What happens of a user doesn't do the filtering (it's easy to verify that arguments aren't missing), and tries to generate such a plot from a full experiment?

well, it will be a quite busy plot. it will take quite a while and I think the lower part will be just black. The upper part will actually be still informative, since it will show the base peak chromatogram from the full experiment. Still, to create such a BPC I would rather use plot(chromatogram(<MSnExp>)).

Indeed. So I was thinking in somehow checking that the MSnExp that is passed has a sensible retention time and mz range (or has been filtered beforehand) and, if not, possibly provide a message that this might take a lot of time and might not be informative, referring them to ?Chromatogram. What do you think?

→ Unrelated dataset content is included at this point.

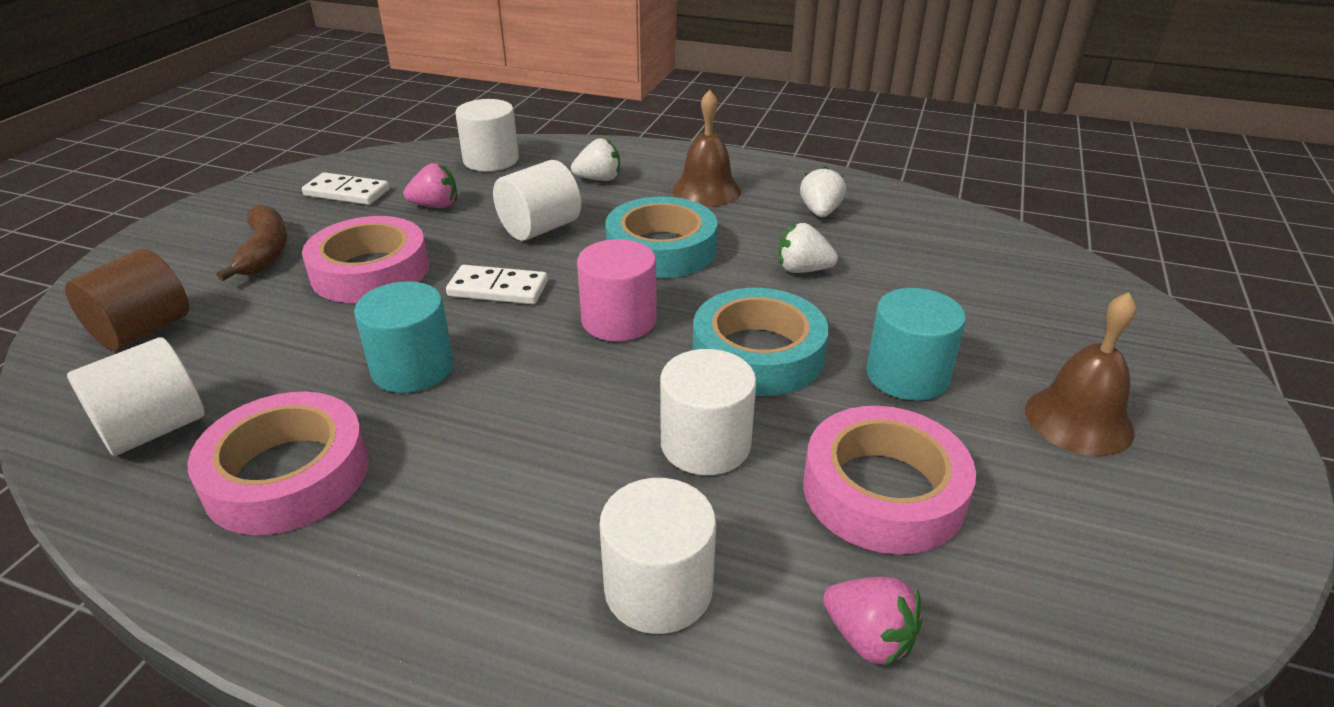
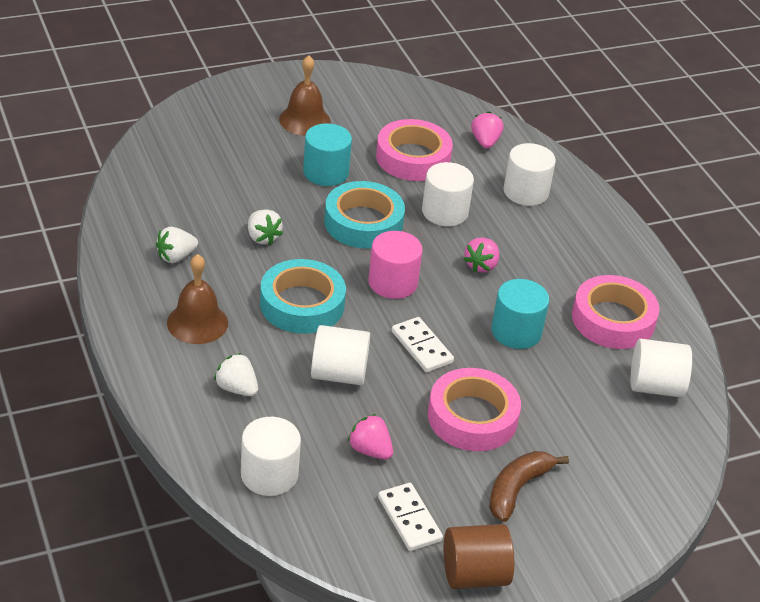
camera: 135 degrees left, 5 degrees up
brown cylinder [65,248,189,351] -> brown cylinder moved to [444,524,514,589]
none -> pink strawberry [463,238,499,273]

And regarding M/Z or m/z, I think I was told to use the upper case version, but it looks like the standard abbreviations from two proteomics journals use the latter, so let's go the m/z.

Yes, good point. I'll add a check based on the number of spectra and m/z values.

OK, m/z it will be.

I don't know why I was originally reading this thread, but saw: https://github.com/lgatto/MSnbase/issues/313#issuecomment-366715190 and wanted to mention that ggplot is not so great when plotting lots of data points (ie non-data-reduced spectra), base really excels in that scenario

@chasemc - indeed, we all agree with you. We might revert back to base plotting in some cases where ggplot2 isn't used to its full potential.

In the framing of rationalising MS data plotting, it will also be worth considering unit tests using the vdiffr package.

@jorainer @sgibb - at the last EuroBioc2019 conference, there were some discussions about MS plotting. Is this issue still relevant/useful?

well, yes, but in the Spectra package.

Unfortunately, I can't seem to transfer this issue to Spectra. Will keep it for now and will copy the info into a new one.